When an individual with social anxiety disorder enters an environment where he feels uncomfortable, the most obvious symptoms are palpitations, tremors, sweating, tension, stomach discomfort, dry mouth, crying, and redness of the face. Individuals experience these feelings in their own bodies and think that these symptoms will be seen and noticed from the outside, and they focus intensely on this. According to DSM-V diagnostic criteria, fear, anxiety or avoidance is a continuous state and can last for 6 months or longer than 6 months. Individuals pay more attention to their internal symptoms than external cues. For example, a person who goes out to give a presentation to a class of 50 people focuses on his own physical symptoms (tremor, blushing, anxiety, fear, etc.) rather than what the other people think.

The mean age of onset of social anxiety disorder varies between 13-20 years (Karamustafalıoğlu & Yumrukçal, 2011). The age to apply for treatment is usually 15-20 years after the onset of the problem. The reason for this delay may be that it is not known that social phobia is a treatable disorder and individuals with social anxiety disorder see this disorder as a part of their personality (Dilbaz, 1997).
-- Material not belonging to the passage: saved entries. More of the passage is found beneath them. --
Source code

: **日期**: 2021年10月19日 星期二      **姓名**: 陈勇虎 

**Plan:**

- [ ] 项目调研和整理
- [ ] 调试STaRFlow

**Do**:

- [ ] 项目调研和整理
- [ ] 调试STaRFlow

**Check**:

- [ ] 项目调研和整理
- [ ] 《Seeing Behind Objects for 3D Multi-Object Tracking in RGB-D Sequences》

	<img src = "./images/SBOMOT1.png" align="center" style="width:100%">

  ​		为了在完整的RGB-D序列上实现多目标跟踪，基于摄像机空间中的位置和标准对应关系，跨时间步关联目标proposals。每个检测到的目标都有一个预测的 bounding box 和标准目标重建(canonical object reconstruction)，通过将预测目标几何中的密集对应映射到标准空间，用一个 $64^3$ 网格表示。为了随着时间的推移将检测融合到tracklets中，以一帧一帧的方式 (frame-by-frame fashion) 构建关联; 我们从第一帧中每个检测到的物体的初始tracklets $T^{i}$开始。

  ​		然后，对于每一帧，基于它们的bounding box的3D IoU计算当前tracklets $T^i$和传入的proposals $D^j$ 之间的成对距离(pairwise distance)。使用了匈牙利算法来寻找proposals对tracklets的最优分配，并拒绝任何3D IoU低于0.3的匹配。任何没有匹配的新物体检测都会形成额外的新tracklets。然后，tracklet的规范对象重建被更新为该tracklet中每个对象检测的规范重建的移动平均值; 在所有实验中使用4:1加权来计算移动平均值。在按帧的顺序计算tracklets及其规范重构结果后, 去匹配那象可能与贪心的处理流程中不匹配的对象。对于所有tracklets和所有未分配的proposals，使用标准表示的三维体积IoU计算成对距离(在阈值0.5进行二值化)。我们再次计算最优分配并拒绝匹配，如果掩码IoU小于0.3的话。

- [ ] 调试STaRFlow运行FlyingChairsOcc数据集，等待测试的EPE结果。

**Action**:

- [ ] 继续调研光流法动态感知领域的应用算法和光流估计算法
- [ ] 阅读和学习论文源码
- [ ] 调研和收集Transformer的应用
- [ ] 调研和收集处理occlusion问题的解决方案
Low education level, unemployment, low socioeconomic level, being never married, lack of social support in the early stages of the disease, genetic predisposition and trauma are among the main risk factors for the disorder (Wittchen & Fehm, 2001). The incidence in women is more frequent than in men (Ohayon & Schatzberg, 2010).

The incidence of social anxiety disorder and another pathological disorder is quite high. Social anxiety disorder can be seen together with many pathological disorders such as mood disorders (major depression, bipolar disorder), agarophobia, specific phobia, obsessive-compulsive disorder (OCD), alcohol addiction and avoidant personality disorder (Ohayon & Schatzberg, 2010; Acarturk, et al. Graaf, van Straten, Have, and Cuijpers, 2008; Schneier, Johnson, Hornig, Liebowitz, and Weissman, 1992).

Can Social Anxiety Disorder Be Treated?

Medication can be used in the treatment of social anxiety disorder, but it is not sufficient. A treatment program with clinical interviews is very effective for individuals. At this point, individual or group therapies come into play. Among our long-term goals; It should be to ensure that the individual interacts socially without anxiety and unnecessary fear, to participate in tasks that require social performance without fear and anxiety, to enable the individual to develop social skills that will increase the quality of his relationships, to develop skills that will increase the recovery and support system and structure relationships (Jongsma, Jr, Peterson & Bruce, 2014).

In individual therapies, negative thoughts of people with social anxiety disorder are determined first. These negative thoughts are often distorted and inaccurate. At this stage, cognitive distorted thoughts are organized. The individual is already aware that his fear is excessive or unreasonable. In the beginning, basic beliefs such as ‘I am incompetent’, ‘I am stupid’, ‘I am incompetent’, ‘I am weak’ and automatic thoughts such as ‘he will understand when I am excited/fry’, ‘he must think I am stupid’, ‘everyone will laugh at me’, and these thoughts will be resolved. it is rationalized, that is, it becomes logical. Then, as the second step, the behavior of the individuals in the process is studied. Behavioral goals are determined with the cooperation of the client and the therapist, and homework is given to ensure the behavioral activation of the individual. For the individual with social anxiety disorder, these assignments are usually assignments that include more social activities such as meeting new people, making presentations in the community, eating out alone.